*Task item*
When you retype the data, keep every word exactly and include none of the pictures.

### Given entries

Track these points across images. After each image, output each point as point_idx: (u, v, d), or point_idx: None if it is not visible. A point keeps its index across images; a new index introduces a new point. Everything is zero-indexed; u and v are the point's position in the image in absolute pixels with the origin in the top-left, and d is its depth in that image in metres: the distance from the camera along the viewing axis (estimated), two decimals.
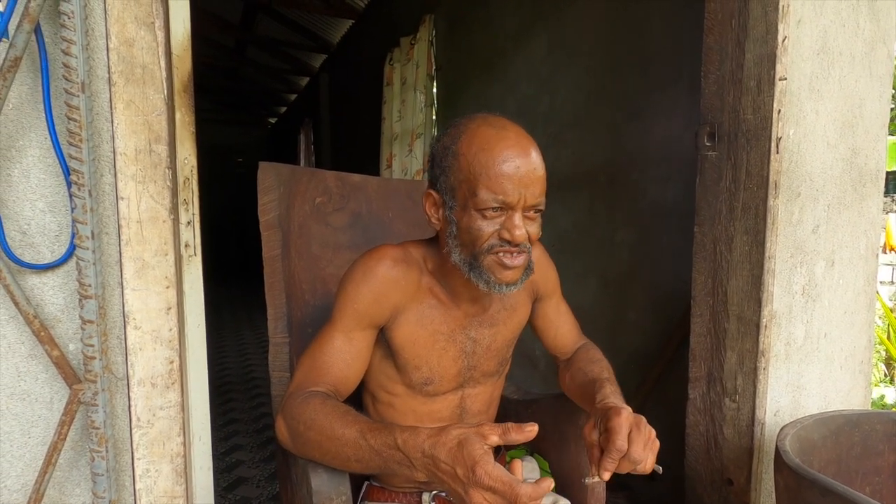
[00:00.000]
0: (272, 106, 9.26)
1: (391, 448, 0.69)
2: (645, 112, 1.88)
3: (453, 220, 0.83)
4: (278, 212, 1.11)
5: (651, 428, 0.77)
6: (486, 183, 0.77)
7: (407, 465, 0.68)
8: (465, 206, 0.80)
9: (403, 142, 3.63)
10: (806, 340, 1.30)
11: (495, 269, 0.81)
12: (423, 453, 0.66)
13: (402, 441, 0.68)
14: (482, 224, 0.79)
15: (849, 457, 1.13)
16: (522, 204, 0.78)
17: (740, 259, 1.21)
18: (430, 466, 0.65)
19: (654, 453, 0.77)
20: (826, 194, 1.30)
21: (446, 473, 0.64)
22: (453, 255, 0.84)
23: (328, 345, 0.85)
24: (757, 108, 1.17)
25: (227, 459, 2.48)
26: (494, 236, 0.80)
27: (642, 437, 0.75)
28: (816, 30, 1.22)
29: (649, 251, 1.90)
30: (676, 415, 1.40)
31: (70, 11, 0.73)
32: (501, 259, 0.80)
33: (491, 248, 0.80)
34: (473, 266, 0.82)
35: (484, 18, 2.81)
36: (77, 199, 0.77)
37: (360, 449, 0.71)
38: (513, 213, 0.79)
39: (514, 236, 0.78)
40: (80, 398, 0.81)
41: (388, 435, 0.70)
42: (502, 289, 0.82)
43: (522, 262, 0.82)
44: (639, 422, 0.77)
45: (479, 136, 0.80)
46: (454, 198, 0.82)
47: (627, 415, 0.77)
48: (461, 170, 0.80)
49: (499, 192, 0.77)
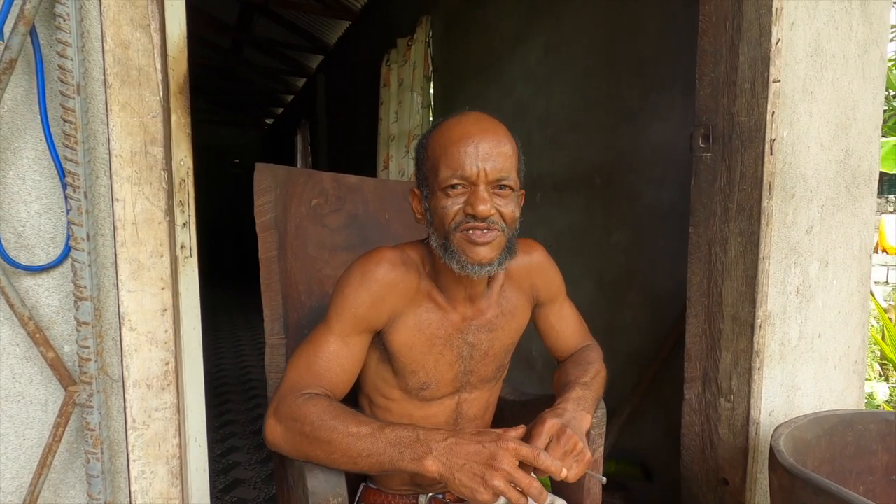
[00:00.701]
0: (269, 107, 9.25)
1: (411, 439, 0.72)
2: (641, 114, 1.89)
3: (428, 207, 0.85)
4: (275, 213, 1.11)
5: (576, 440, 0.79)
6: (445, 161, 0.80)
7: (423, 455, 0.70)
8: (433, 190, 0.83)
9: (400, 143, 3.64)
10: (800, 340, 1.31)
11: (465, 248, 0.80)
12: (444, 438, 0.71)
13: (423, 434, 0.72)
14: (447, 202, 0.80)
15: (842, 456, 1.14)
16: (484, 178, 0.79)
17: (735, 260, 1.21)
18: (453, 446, 0.70)
19: (579, 464, 0.79)
20: (820, 195, 1.31)
21: (470, 450, 0.69)
22: (432, 242, 0.85)
23: (324, 348, 0.85)
24: (751, 109, 1.17)
25: (223, 461, 2.48)
26: (460, 213, 0.80)
27: (560, 447, 0.78)
28: (810, 32, 1.23)
29: (645, 252, 1.90)
30: (673, 415, 1.41)
31: (65, 14, 0.73)
32: (470, 236, 0.80)
33: (458, 225, 0.80)
34: (446, 248, 0.82)
35: (481, 21, 2.82)
36: (72, 201, 0.77)
37: (377, 441, 0.73)
38: (476, 188, 0.79)
39: (476, 210, 0.78)
40: (75, 400, 0.81)
41: (409, 429, 0.74)
42: (475, 269, 0.81)
43: (492, 238, 0.81)
44: (561, 432, 0.80)
45: (444, 125, 0.84)
46: (427, 186, 0.85)
47: (550, 425, 0.80)
48: (429, 158, 0.84)
49: (457, 167, 0.79)
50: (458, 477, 0.68)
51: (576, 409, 0.86)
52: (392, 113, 3.74)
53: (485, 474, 0.67)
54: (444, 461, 0.69)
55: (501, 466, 0.67)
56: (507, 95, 2.60)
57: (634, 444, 1.91)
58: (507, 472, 0.67)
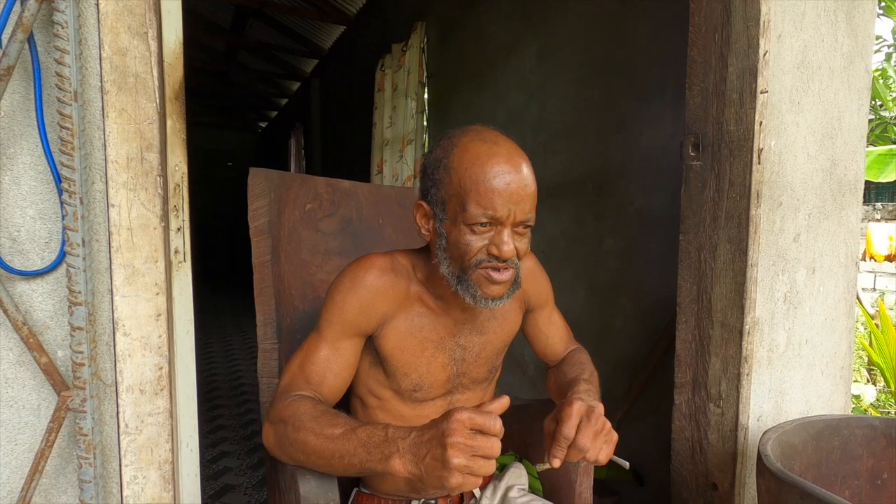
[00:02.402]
0: (263, 110, 9.23)
1: (380, 439, 0.69)
2: (632, 122, 1.91)
3: (443, 232, 0.83)
4: (268, 218, 1.11)
5: (605, 420, 0.79)
6: (476, 198, 0.78)
7: (390, 455, 0.67)
8: (454, 219, 0.81)
9: (394, 148, 3.65)
10: (788, 346, 1.33)
11: (482, 284, 0.81)
12: (408, 433, 0.68)
13: (392, 432, 0.70)
14: (471, 239, 0.80)
15: (829, 461, 1.16)
16: (512, 220, 0.79)
17: (724, 267, 1.23)
18: (416, 439, 0.67)
19: (609, 444, 0.79)
20: (807, 204, 1.34)
21: (427, 437, 0.66)
22: (442, 267, 0.84)
23: (315, 354, 0.86)
24: (739, 119, 1.19)
25: (213, 466, 2.46)
26: (483, 251, 0.80)
27: (592, 426, 0.77)
28: (796, 44, 1.26)
29: (636, 259, 1.92)
30: (664, 420, 1.42)
31: (64, 21, 0.74)
32: (489, 274, 0.81)
33: (479, 262, 0.80)
34: (461, 279, 0.82)
35: (475, 27, 2.84)
36: (68, 207, 0.78)
37: (348, 442, 0.71)
38: (502, 229, 0.79)
39: (502, 252, 0.79)
40: (68, 405, 0.81)
41: (378, 428, 0.71)
42: (488, 303, 0.83)
43: (509, 277, 0.82)
44: (590, 412, 0.79)
45: (470, 151, 0.80)
46: (444, 211, 0.82)
47: (579, 406, 0.79)
48: (452, 183, 0.81)
49: (489, 207, 0.77)
50: (425, 470, 0.65)
51: (589, 399, 0.85)
52: (386, 118, 3.75)
53: (443, 455, 0.63)
54: (410, 457, 0.66)
55: (456, 441, 0.63)
56: (500, 102, 2.62)
57: (625, 449, 1.92)
58: (462, 444, 0.63)
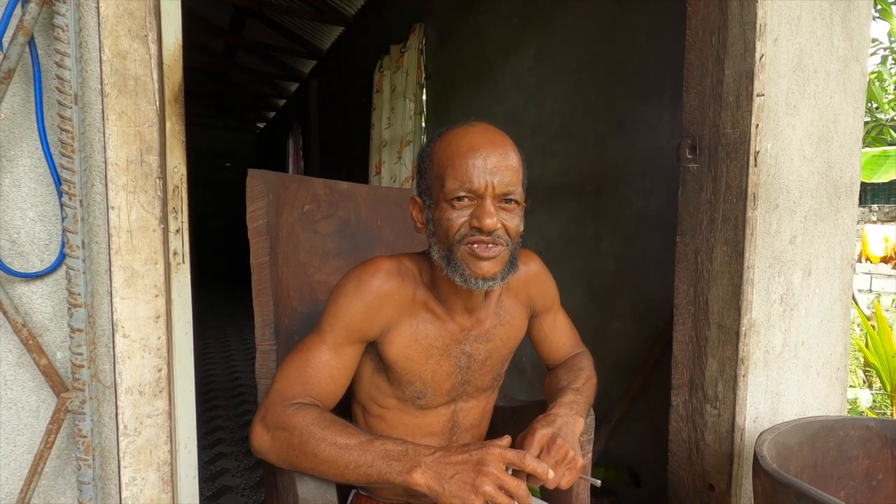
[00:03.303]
0: (261, 111, 9.23)
1: (400, 452, 0.72)
2: (630, 124, 1.92)
3: (431, 217, 0.84)
4: (267, 219, 1.12)
5: (567, 448, 0.81)
6: (452, 172, 0.79)
7: (412, 468, 0.70)
8: (437, 201, 0.82)
9: (393, 149, 3.65)
10: (784, 348, 1.34)
11: (469, 261, 0.80)
12: (433, 451, 0.72)
13: (413, 446, 0.73)
14: (452, 214, 0.80)
15: (825, 462, 1.16)
16: (491, 192, 0.79)
17: (720, 269, 1.24)
18: (441, 458, 0.71)
19: (572, 471, 0.81)
20: (803, 206, 1.34)
21: (457, 459, 0.70)
22: (433, 253, 0.85)
23: (315, 357, 0.84)
24: (736, 122, 1.20)
25: (211, 468, 2.46)
26: (466, 226, 0.80)
27: (552, 457, 0.80)
28: (793, 48, 1.27)
29: (634, 260, 1.93)
30: (661, 421, 1.43)
31: (64, 25, 0.74)
32: (474, 249, 0.80)
33: (463, 238, 0.80)
34: (449, 260, 0.82)
35: (473, 29, 2.84)
36: (68, 209, 0.78)
37: (366, 452, 0.73)
38: (482, 202, 0.79)
39: (483, 224, 0.78)
40: (67, 406, 0.81)
41: (397, 441, 0.74)
42: (479, 283, 0.81)
43: (497, 253, 0.80)
44: (552, 442, 0.81)
45: (449, 135, 0.83)
46: (431, 196, 0.84)
47: (541, 436, 0.82)
48: (433, 167, 0.83)
49: (465, 180, 0.78)
50: (448, 488, 0.68)
51: (568, 413, 0.87)
52: (385, 119, 3.76)
53: (475, 480, 0.68)
54: (433, 473, 0.69)
55: (490, 471, 0.68)
56: (499, 103, 2.63)
57: (623, 450, 1.93)
58: (495, 476, 0.68)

######

*Solution*
Track these points across images. After each image, output each point as point_idx: (u, v, d), or point_idx: None if it is not visible. A point keeps its index across images; a new index introduces a new point. Everything is zero-indexed; u and v are the point's position in the image in absolute pixels with the origin in the top-left, and d is its depth in that image in metres: the distance from the camera along the viewing axis (estimated), two decimals.
[00:00.000]
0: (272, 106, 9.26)
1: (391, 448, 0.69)
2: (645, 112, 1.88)
3: (453, 220, 0.83)
4: (278, 212, 1.11)
5: (651, 428, 0.77)
6: (486, 183, 0.77)
7: (407, 465, 0.68)
8: (465, 206, 0.80)
9: (403, 142, 3.63)
10: (806, 340, 1.30)
11: (495, 269, 0.81)
12: (423, 453, 0.66)
13: (402, 441, 0.68)
14: (482, 224, 0.79)
15: (849, 457, 1.13)
16: (522, 204, 0.78)
17: (740, 259, 1.21)
18: (430, 466, 0.65)
19: (654, 453, 0.77)
20: (826, 194, 1.30)
21: (446, 473, 0.64)
22: (453, 255, 0.84)
23: (328, 345, 0.85)
24: (757, 108, 1.17)
25: (227, 459, 2.48)
26: (494, 236, 0.80)
27: (642, 437, 0.75)
28: (816, 30, 1.22)
29: (649, 251, 1.90)
30: (676, 415, 1.40)
31: (70, 11, 0.73)
32: (501, 259, 0.80)
33: (491, 248, 0.80)
34: (473, 266, 0.82)
35: (484, 18, 2.81)
36: (77, 199, 0.77)
37: (360, 449, 0.71)
38: (513, 213, 0.79)
39: (514, 236, 0.78)
40: (80, 398, 0.81)
41: (388, 435, 0.70)
42: (502, 289, 0.82)
43: (522, 262, 0.82)
44: (639, 422, 0.77)
45: (479, 136, 0.80)
46: (454, 198, 0.82)
47: (627, 415, 0.77)
48: (461, 170, 0.80)
49: (499, 192, 0.77)
[00:00.701]
0: (269, 107, 9.25)
1: (411, 439, 0.72)
2: (641, 114, 1.89)
3: (428, 207, 0.85)
4: (275, 213, 1.11)
5: (576, 440, 0.79)
6: (445, 161, 0.80)
7: (423, 455, 0.70)
8: (433, 190, 0.83)
9: (400, 143, 3.64)
10: (800, 340, 1.31)
11: (465, 248, 0.80)
12: (444, 438, 0.71)
13: (423, 434, 0.72)
14: (447, 202, 0.80)
15: (842, 456, 1.14)
16: (484, 178, 0.79)
17: (735, 260, 1.21)
18: (453, 446, 0.70)
19: (579, 464, 0.79)
20: (820, 195, 1.31)
21: (470, 450, 0.69)
22: (432, 242, 0.85)
23: (324, 348, 0.85)
24: (751, 109, 1.17)
25: (223, 461, 2.48)
26: (460, 213, 0.80)
27: (560, 447, 0.78)
28: (810, 32, 1.23)
29: (645, 252, 1.90)
30: (673, 415, 1.41)
31: (65, 14, 0.73)
32: (470, 236, 0.80)
33: (458, 225, 0.80)
34: (446, 248, 0.82)
35: (481, 21, 2.82)
36: (72, 201, 0.77)
37: (377, 441, 0.73)
38: (476, 188, 0.79)
39: (476, 210, 0.78)
40: (75, 400, 0.81)
41: (409, 429, 0.74)
42: (475, 269, 0.81)
43: (492, 238, 0.81)
44: (561, 432, 0.80)
45: (444, 125, 0.84)
46: (427, 186, 0.85)
47: (550, 425, 0.80)
48: (429, 158, 0.84)
49: (457, 167, 0.79)
50: (458, 477, 0.68)
51: (576, 409, 0.86)
52: (392, 113, 3.74)
53: (485, 474, 0.67)
54: (444, 461, 0.69)
55: (501, 466, 0.67)
56: (507, 95, 2.60)
57: (634, 444, 1.91)
58: (507, 472, 0.67)
[00:02.402]
0: (263, 110, 9.23)
1: (380, 439, 0.69)
2: (632, 122, 1.91)
3: (443, 232, 0.83)
4: (268, 218, 1.11)
5: (605, 420, 0.79)
6: (476, 198, 0.78)
7: (390, 455, 0.67)
8: (454, 219, 0.81)
9: (394, 148, 3.65)
10: (788, 346, 1.33)
11: (482, 284, 0.81)
12: (408, 433, 0.68)
13: (392, 432, 0.70)
14: (471, 239, 0.80)
15: (829, 461, 1.16)
16: (512, 220, 0.79)
17: (724, 267, 1.23)
18: (416, 439, 0.67)
19: (609, 444, 0.79)
20: (807, 204, 1.34)
21: (427, 437, 0.66)
22: (442, 267, 0.84)
23: (315, 354, 0.86)
24: (739, 119, 1.19)
25: (213, 466, 2.46)
26: (483, 251, 0.80)
27: (592, 426, 0.77)
28: (796, 44, 1.26)
29: (636, 259, 1.92)
30: (664, 420, 1.42)
31: (64, 21, 0.74)
32: (489, 274, 0.81)
33: (479, 262, 0.80)
34: (461, 279, 0.82)
35: (475, 27, 2.84)
36: (68, 207, 0.78)
37: (348, 442, 0.71)
38: (502, 229, 0.79)
39: (502, 252, 0.79)
40: (68, 405, 0.81)
41: (378, 428, 0.71)
42: (488, 303, 0.83)
43: (509, 277, 0.82)
44: (590, 412, 0.79)
45: (470, 151, 0.80)
46: (444, 211, 0.82)
47: (579, 406, 0.79)
48: (452, 183, 0.81)
49: (489, 207, 0.77)
50: (425, 470, 0.65)
51: (589, 399, 0.85)
52: (386, 118, 3.75)
53: (443, 455, 0.63)
54: (410, 457, 0.66)
55: (456, 441, 0.63)
56: (500, 102, 2.62)
57: (625, 449, 1.92)
58: (462, 444, 0.63)
[00:03.303]
0: (261, 111, 9.23)
1: (400, 452, 0.72)
2: (630, 124, 1.92)
3: (431, 217, 0.84)
4: (267, 219, 1.12)
5: (567, 448, 0.81)
6: (452, 172, 0.79)
7: (412, 468, 0.70)
8: (437, 201, 0.82)
9: (393, 149, 3.65)
10: (784, 348, 1.34)
11: (469, 261, 0.80)
12: (433, 451, 0.72)
13: (413, 446, 0.73)
14: (452, 214, 0.80)
15: (825, 462, 1.16)
16: (491, 192, 0.79)
17: (720, 269, 1.24)
18: (441, 458, 0.71)
19: (572, 471, 0.81)
20: (803, 206, 1.34)
21: (457, 459, 0.70)
22: (433, 253, 0.85)
23: (315, 357, 0.84)
24: (736, 122, 1.20)
25: (211, 468, 2.46)
26: (466, 226, 0.80)
27: (552, 457, 0.80)
28: (793, 48, 1.27)
29: (634, 260, 1.93)
30: (661, 421, 1.43)
31: (64, 25, 0.74)
32: (474, 249, 0.80)
33: (463, 238, 0.80)
34: (449, 260, 0.82)
35: (473, 29, 2.84)
36: (68, 209, 0.78)
37: (366, 452, 0.73)
38: (482, 202, 0.79)
39: (483, 224, 0.78)
40: (67, 406, 0.81)
41: (397, 441, 0.74)
42: (479, 283, 0.81)
43: (497, 253, 0.80)
44: (552, 442, 0.81)
45: (449, 135, 0.83)
46: (431, 196, 0.84)
47: (541, 436, 0.82)
48: (433, 167, 0.83)
49: (465, 180, 0.78)
50: (448, 488, 0.68)
51: (568, 413, 0.87)
52: (385, 119, 3.76)
53: (475, 480, 0.68)
54: (433, 473, 0.69)
55: (490, 471, 0.68)
56: (499, 103, 2.63)
57: (623, 450, 1.93)
58: (495, 476, 0.68)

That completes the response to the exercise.